Employment Preparation

Maximizing your employment potential

We believe that everyone, regardless of disability, has the right to be gainfully employed. Employment leads to greater economic self-sufficiency, and gives someone the opportunity to use their skills to be a productive member of their community. While we do not offer direct placement, we strive to empower people living with epilepsy by helping them prepare for employment.

Persons with epilepsy often face many challenges when searching for employment. These challenges range from the uncertainty of when or how to disclose their health condition to how to ask for accommodations.

If you are interested in assistance with employment preparation, please consider the questions below. Your answers to these questions will help guide our conversation on how best to assist you.

You should also start to work on a resume describing your education and work experience.


Your Rights in the Workplace

Disclosing Your Disability

Some people choose not to disclose their medical condition until after they have been offered a position because, by law, an employer may not discriminate against you for having a disability once they extend an offer (unless that disability would put yourself or others in danger). However, you MUST disclose a disability when accepting the offer if you require any kind of workplace accommodations, or to be protected by the Americans with Disabilities Act (ADA).

Drug Screening

Many employers will request a drug test before hiring, which may automatically disclose your medical condition if you do not alert the tester. Certain medications may also turn up as a false positive for other kinds of drugs, such as marijuana. Whether or not it shows up may be dependent on the amount of medication being taken, time of last dose, and specific type of test used. It may help to bring your prescription bottle(s) to the drug screening and inform the testers.

Employment Discrimination

Unfortunately, discrimination in the workplace can and does happen. When a person is living with the stress of feeling that they are the victim of discrimination, they often have a lot of questions. What do I do if I feel that my employer has discriminated against me? What constitutes employment discrimination? What are my rights under the ADA? How and where do I file a claim of employment discrimination? Knowing how to react appropriately isn’t always easy.

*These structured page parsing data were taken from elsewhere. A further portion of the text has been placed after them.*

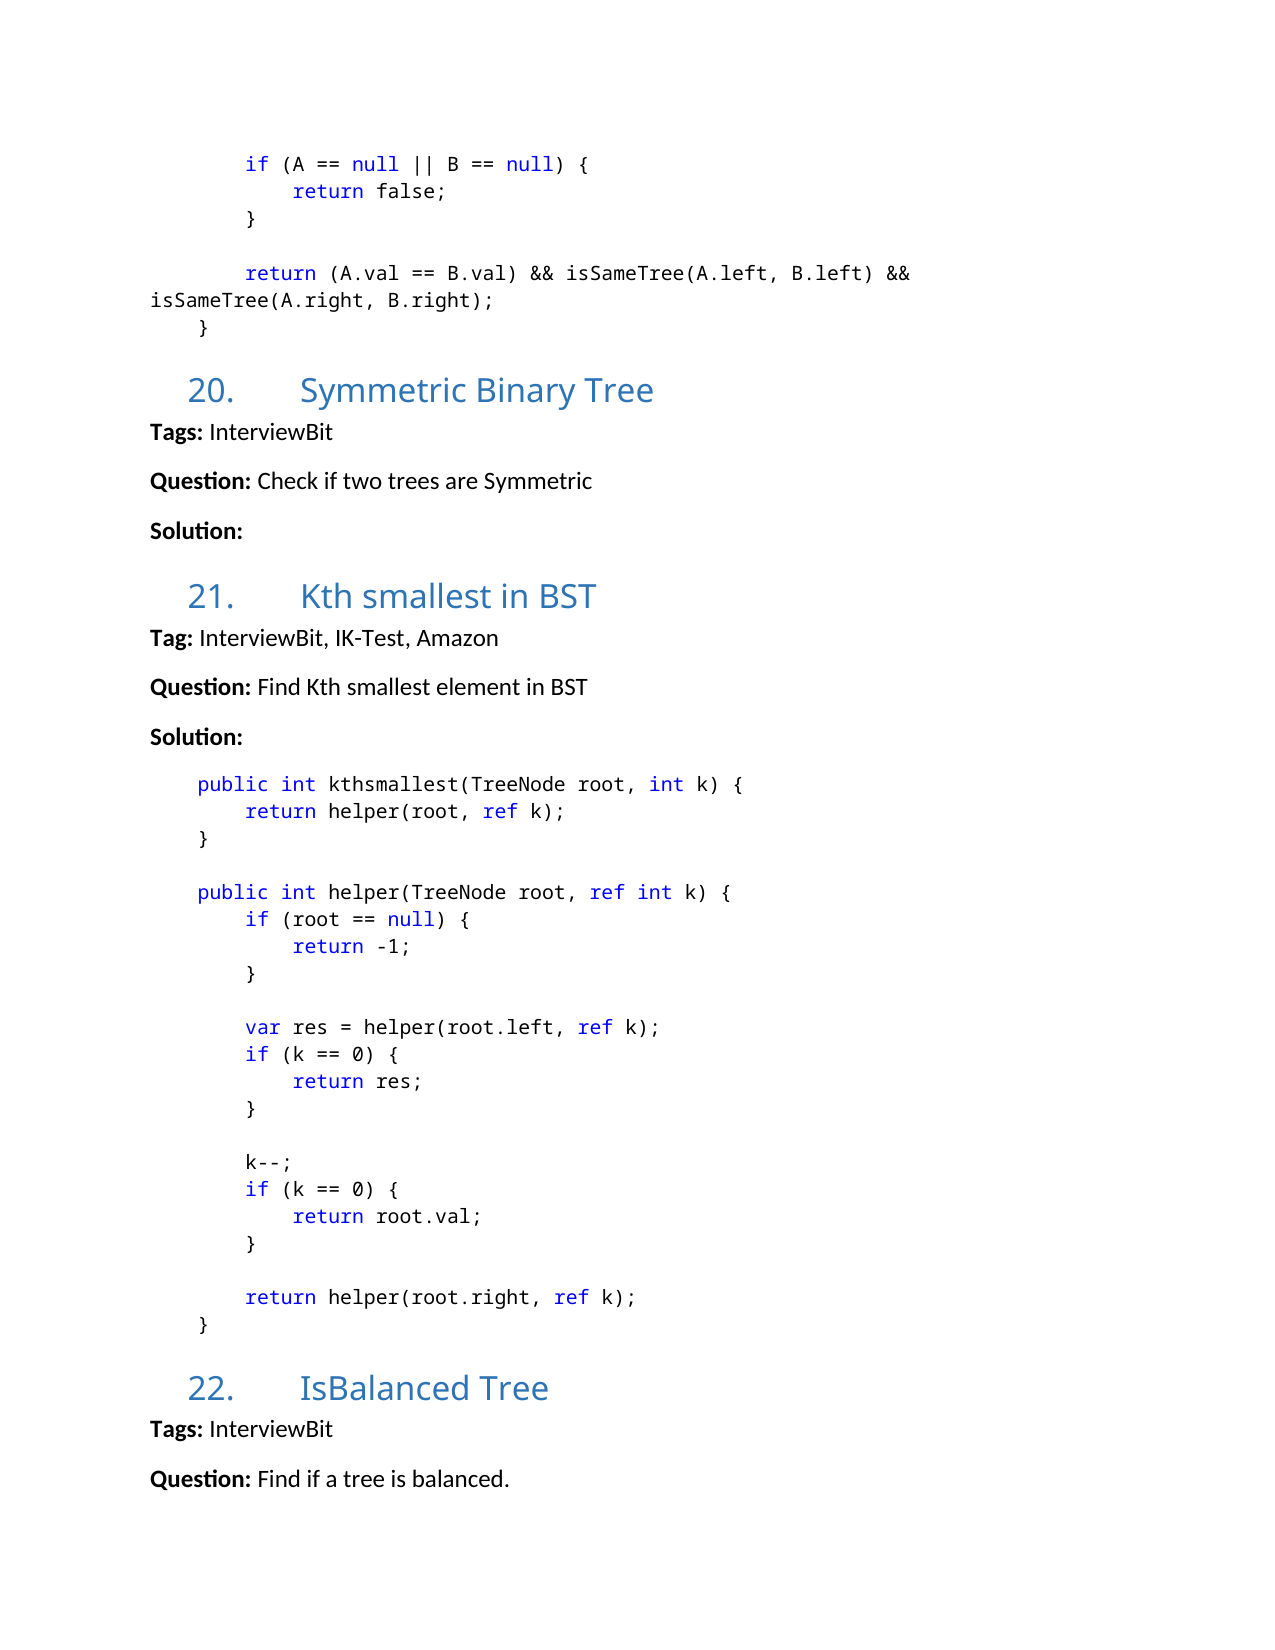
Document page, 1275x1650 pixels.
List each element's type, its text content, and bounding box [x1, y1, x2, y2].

text return (A.val == B.val) && isSameTree(A.left, B.left) && isSameTree(A.right, B.right); [150, 259, 1125, 313]
text return helper(root, ref k); [150, 798, 1125, 825]
text if (k == 0) { [150, 1041, 1125, 1067]
text return -1; [150, 933, 1125, 959]
subtitle IsBalanced Tree [187, 1364, 1125, 1410]
text return false; [150, 177, 1125, 204]
text Question: Check if two trees are Symmetric [150, 466, 1125, 496]
text k--; [150, 1148, 1125, 1175]
text return res; [150, 1067, 1125, 1094]
text if (k == 0) { [150, 1175, 1125, 1202]
text Tags: InterviewBit [150, 1413, 1125, 1444]
subtitle Symmetric Binary Tree [187, 367, 1125, 412]
text Solution: [150, 515, 1125, 546]
text } [150, 313, 1125, 340]
text } [150, 1094, 1125, 1121]
text } [150, 1310, 1125, 1337]
text Question: Find if a tree is balanced. [150, 1463, 1125, 1493]
text Tag: InterviewBit, IK-Test, Amazon [150, 622, 1125, 652]
text Question: Find Kth smallest element in BST [150, 672, 1125, 702]
text Solution: [150, 721, 1125, 752]
text public int kthsmallest(TreeNode root, int k) { [150, 771, 1125, 798]
text } [150, 825, 1125, 852]
subtitle Kth smallest in BST [187, 573, 1125, 618]
text return helper(root.right, ref k); [150, 1283, 1125, 1310]
text public int helper(TreeNode root, ref int k) { [150, 879, 1125, 906]
text if (A == null || B == null) { [150, 150, 1125, 177]
text var res = helper(root.left, ref k); [150, 1013, 1125, 1041]
text } [150, 204, 1125, 231]
text if (root == null) { [150, 906, 1125, 933]
text Tags: InterviewBit [150, 416, 1125, 446]
text return root.val; [150, 1202, 1125, 1229]
text } [150, 959, 1125, 987]
text } [150, 1229, 1125, 1256]
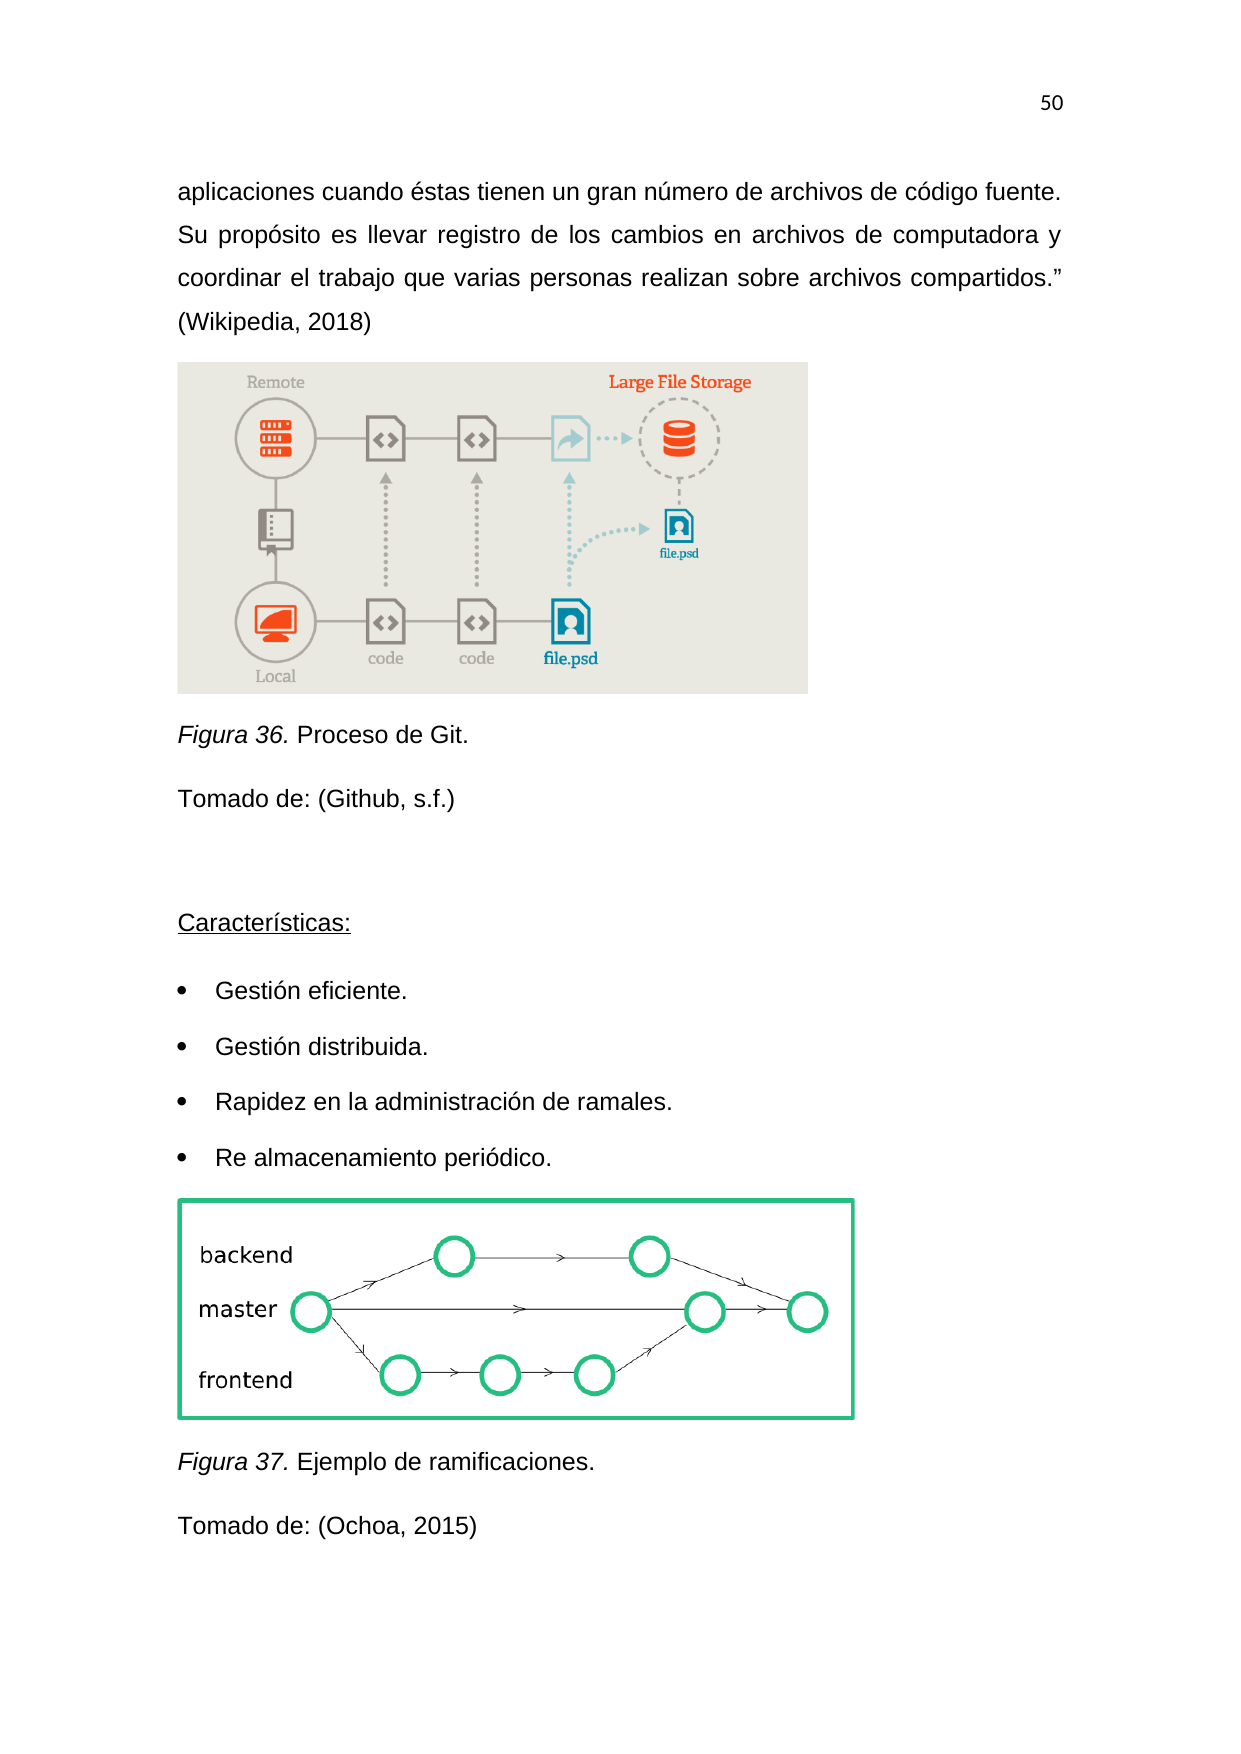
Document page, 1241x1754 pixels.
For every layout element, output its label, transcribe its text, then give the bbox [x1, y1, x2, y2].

Employment discrimination can occur in hiring and firing; compensation, assignment, transfer, promotion, layoff, or recall; job advertisements; recruitment; testing; use of company facilities; training and apprenticeship programs; fringe benefits; or other terms and conditions of employment.

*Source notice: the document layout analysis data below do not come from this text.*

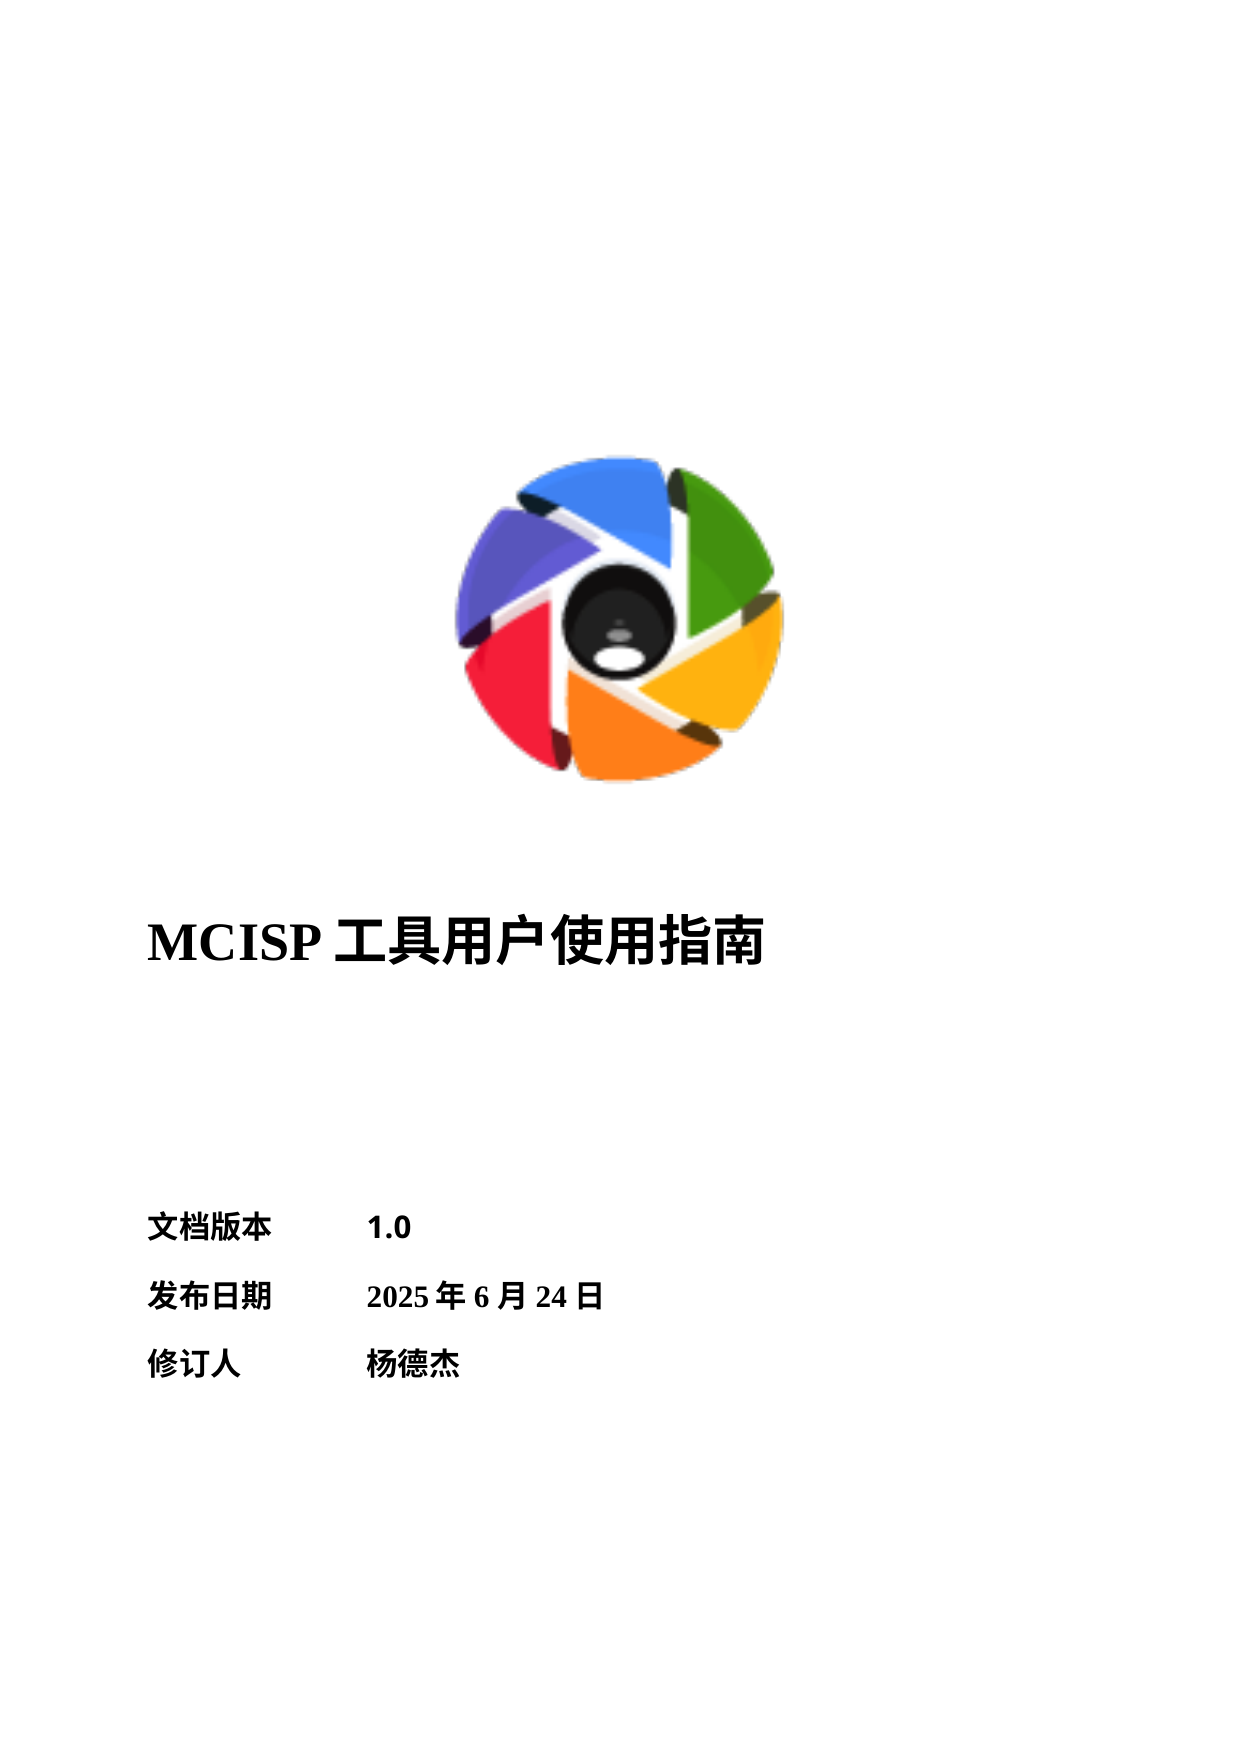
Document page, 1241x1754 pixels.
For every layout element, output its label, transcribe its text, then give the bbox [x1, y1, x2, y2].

text MCISP工具用户使用指南 [148, 886, 1092, 988]
text 发布日期 2025年 6 月 24 日 [148, 1259, 1092, 1327]
picture [415, 415, 826, 826]
text 修订人 杨德杰 [148, 1327, 1092, 1395]
text 文档版本 1.0 [148, 1191, 1092, 1259]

There are several state and federal laws that apply to employment discrimination. Trying to determine which laws apply to your situation is difficult. Our staff can talk with you about your specific situation. In some cases, we can work with you and your employer to negotiate a solution to the problems you may be experiencing at work. In other instances, you may find that you are, in fact, in a discriminatory situation. In that event, we can help to guide you through the process of filing a discrimination complaint with the Equal Employment Opportunities Commission, the Pennsylvania Human Relations Commission, or both.

Additional Resources

Americans with Disabilities Act (ADA)

The ADA expands equal employment opportunity and full inclusion for people with disabilities. Through its work to implement the ADA, the Department of Justice is breaking down barriers to employment for individuals with disabilities.

Disability Rights Pennsylvania

This organization helps people with disabilities in many areas including access to community services, discrimination, and ADA compliance issues.

Equal Employment Opportunities Commission

The U.S. Equal Employment Opportunity Commission (EEOC) is responsible for enforcing federal laws that make it illegal to discriminate against a job applicant or an employee because of the person’s race, color, religion, sex (including pregnancy, gender identity, and sexual orientation), national origin, age (40 or older), disability, or genetic information.

Pennsylvania Human Relations Commission

The PA Human Relations Commission promotes equal opportunity for all and enforces Pennsylvania’s civil rights laws that protect people from unlawful discrimination. PHRC investigates employment discrimination complaints on behalf of the U.S. Equal Employment Opportunity Commission (EEOC).

Resources for Job Seekers

Bender Consulting Services, Inc.

Bender Consulting is a leader in the employment of people with disabilities. They work to match leading employers with talented staff through recruitment, hiring, training, and monitoring.

United Disability Services (UDS) Foundation

The UDS Foundation provides many programs and services to the disability community including employment services.